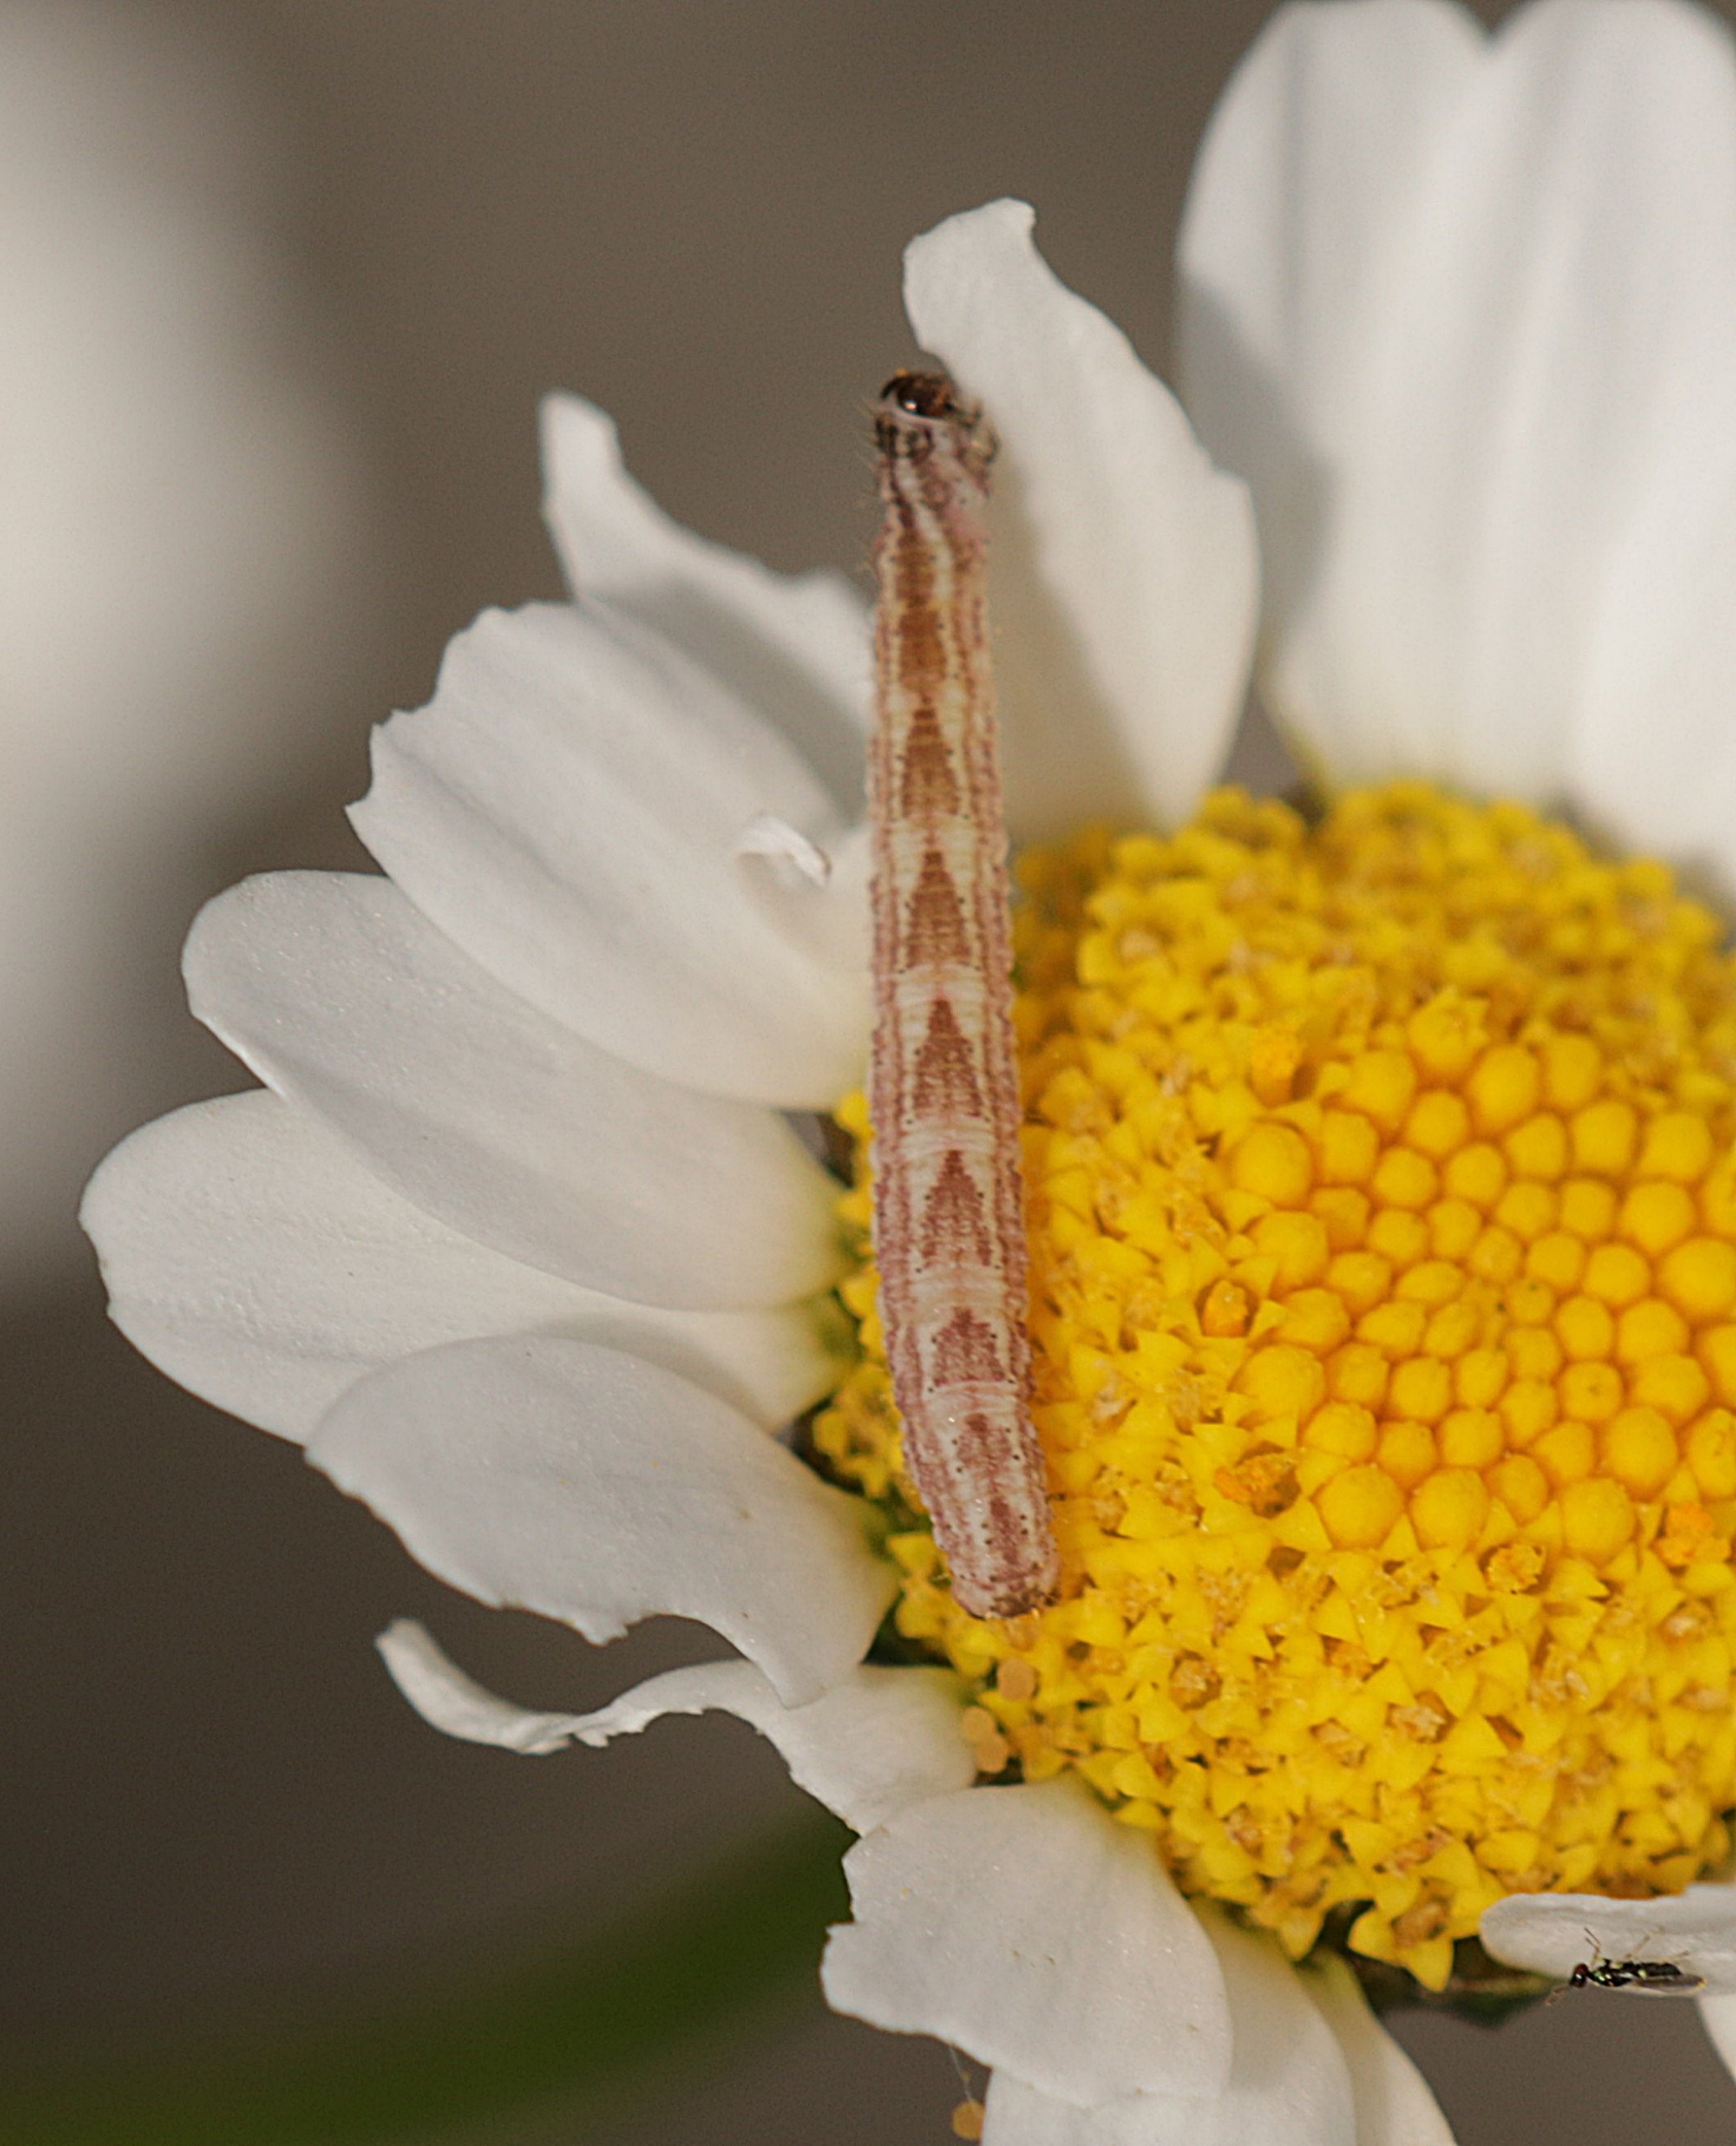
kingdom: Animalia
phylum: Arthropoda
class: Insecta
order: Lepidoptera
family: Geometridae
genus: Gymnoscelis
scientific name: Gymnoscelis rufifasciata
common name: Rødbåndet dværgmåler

* * * * *

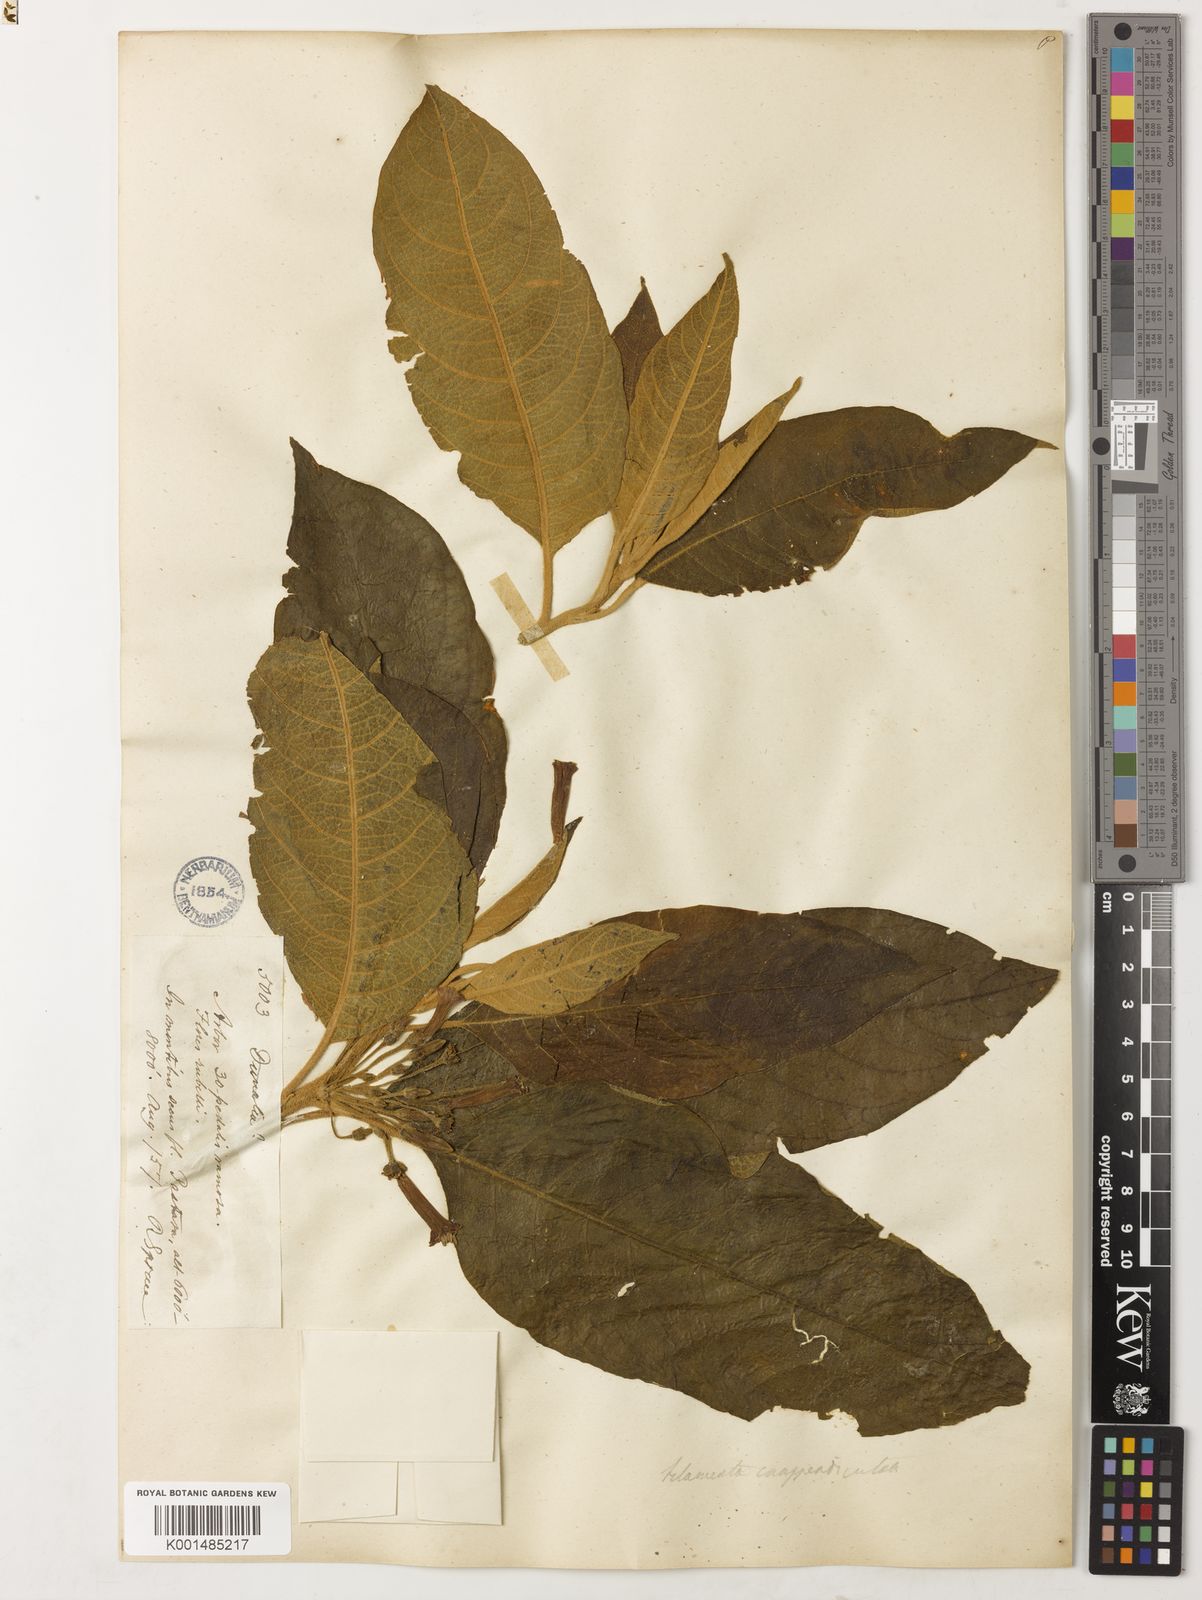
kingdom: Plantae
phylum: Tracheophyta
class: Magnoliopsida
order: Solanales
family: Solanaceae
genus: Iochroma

* * * * *

> [Exercise description]:
Turn the lines in the items above into a numbered list, beginning with the line that contains "kingdom: Animalia" and continuing through the line that contains "scientific name: Gymnoscelis rufifasciata", with any blank lines left out.

> [Answer for this exercise]:
1. kingdom: Animalia
2. phylum: Arthropoda
3. class: Insecta
4. order: Lepidoptera
5. family: Geometridae
6. genus: Gymnoscelis
7. scientific name: Gymnoscelis rufifasciata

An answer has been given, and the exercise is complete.